No matter how well-meaning they may be, men don’t get it. Men, you may not all be harassers, but you all could be. Life would be much simpler if rapists and abusers and harassers came with some sort of visual warning, but unfortunately we have absolutely no way of knowing if you’re safe or if you’re dangerous. If I’m walking down a street late at night, I can’t tell if you’re following me or if you just happen to be going the same way. Trust me, when we say men are dangerous, we know not all men are. We just don’t know how to tell which ones. You reminding us that ‘not all men do that’ adds nothing to the conversation.

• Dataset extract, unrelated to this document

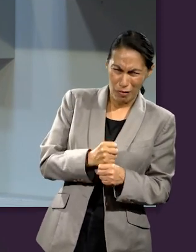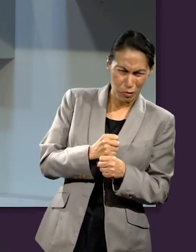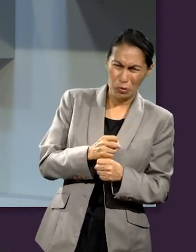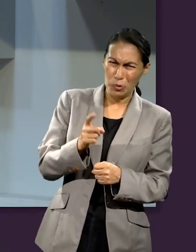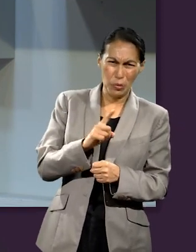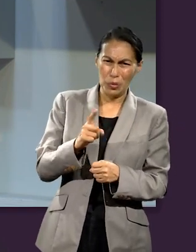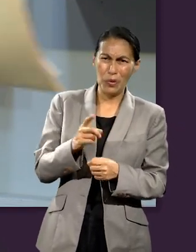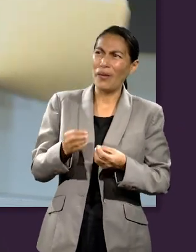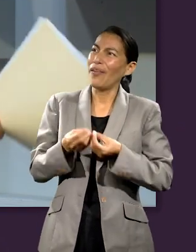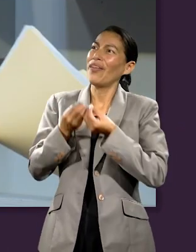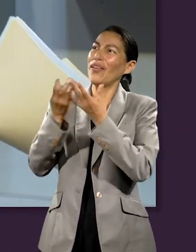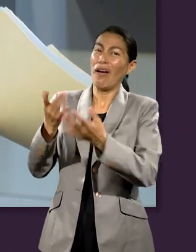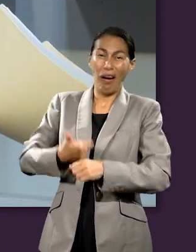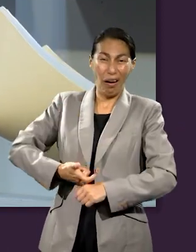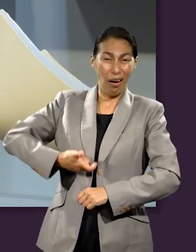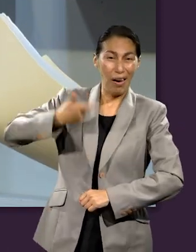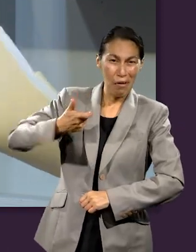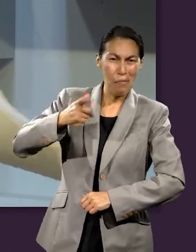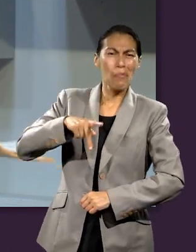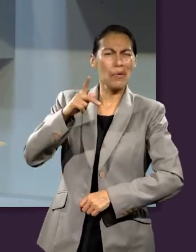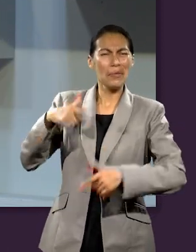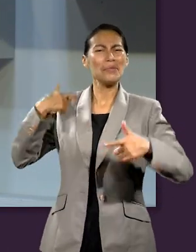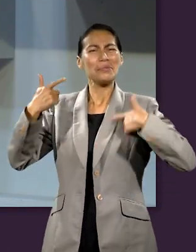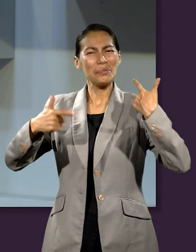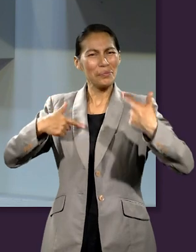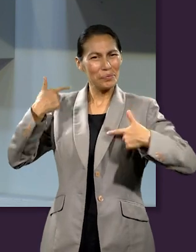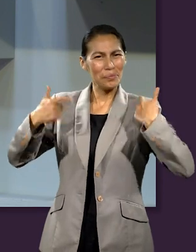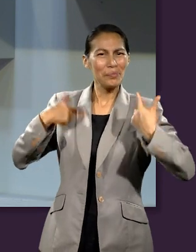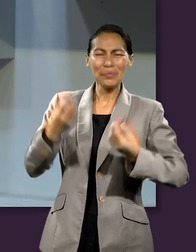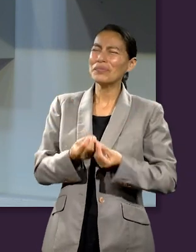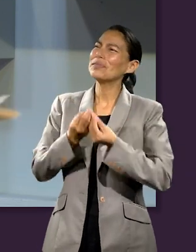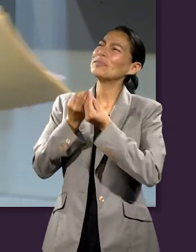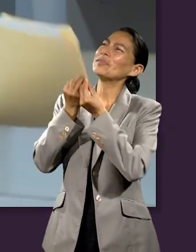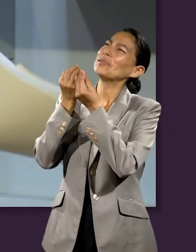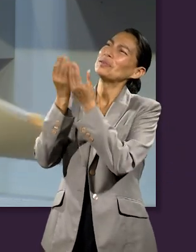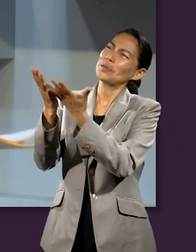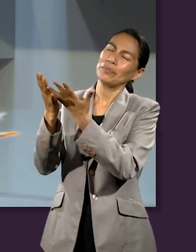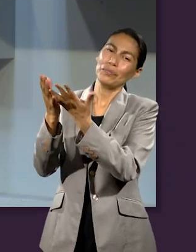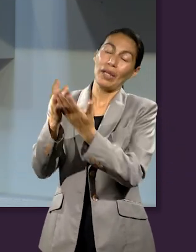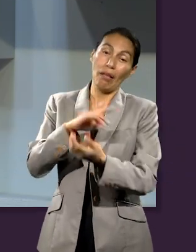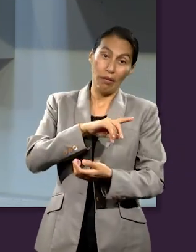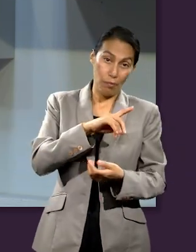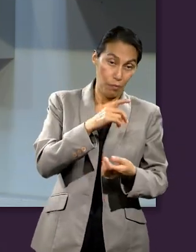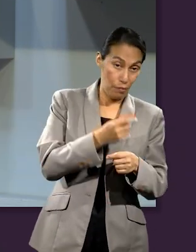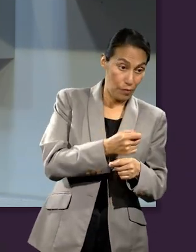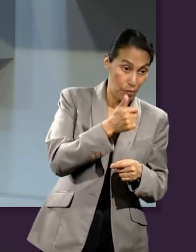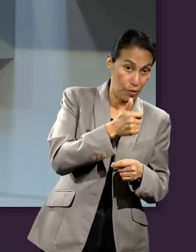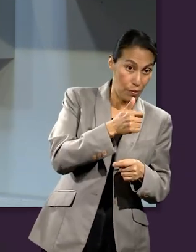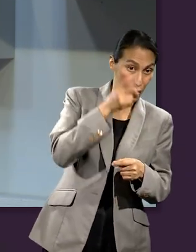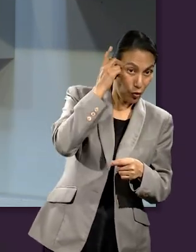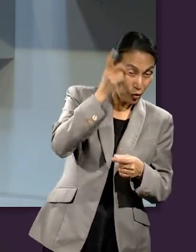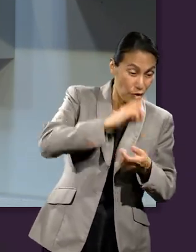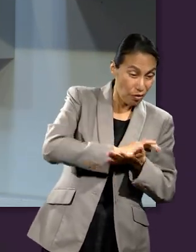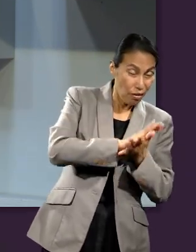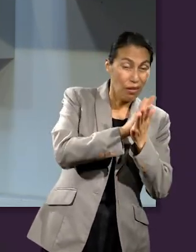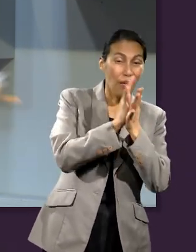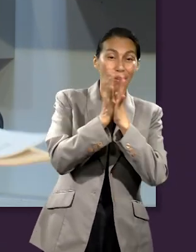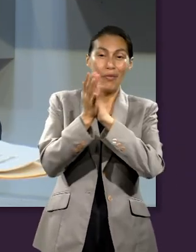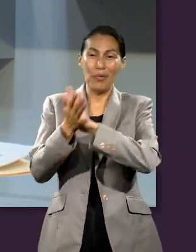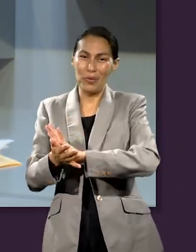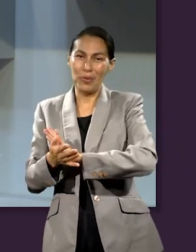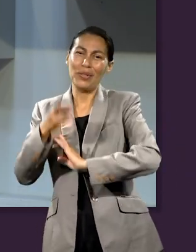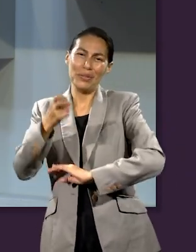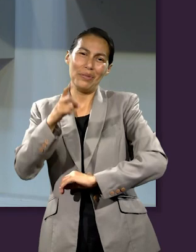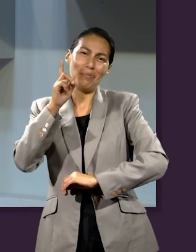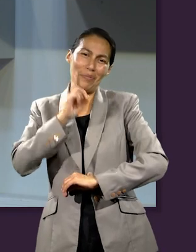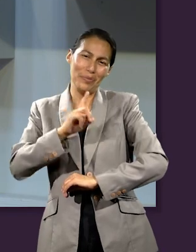un sacrificio gozoso, como dijo Abiel, pero también, como acaban de decir las señoritas, un sacrificio después de una transformación.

Men’s entitlement has made street harassment a daily part of life. I’ve been heckled on the street. I’ve been told I should smile, that I should take a compliment, that I have ‘nice tits’. I’ve been followed through packed festival crowds even as I’ve tried to walk away from the person following me. I’ve had complete strangers demand I give them my phone number. I’ve walked home via different routes because it feels like I’m being followed. I’ve had men ignore both my passive lack of response and my vocal explanation of my lack of interest when they attempt to flirt with me. And I’m bloody lucky that that’s all it’s been – I’ve never been raped or attacked or been trapped in a genuinely terrifying situation.
This entitlement is why Maren Sanchez died. It is why Mary Spears died. It is why a fourteen year old girl was choked and repeatedly run over after refusing to sleep with a man who pulled up next to her in his car and offered her money for sex. It needs to change. It is not enough for use to mourn the latest tragedy and then move on with our lives, shocked when it happens again. It is not right for the onus to be on women to protect themselves, rather than on men to be taught not to act in ways that threaten us. It is not right that women who try to raise awareness about women’s issues are shut down and silenced, or threatened with rape and murder.
Men need to listen to women when we tell them how their actions affect us. Men need to educate themselves and take responsibility.
Men need to destroy their goddamn sense of entitlement, because we can’t do it for them.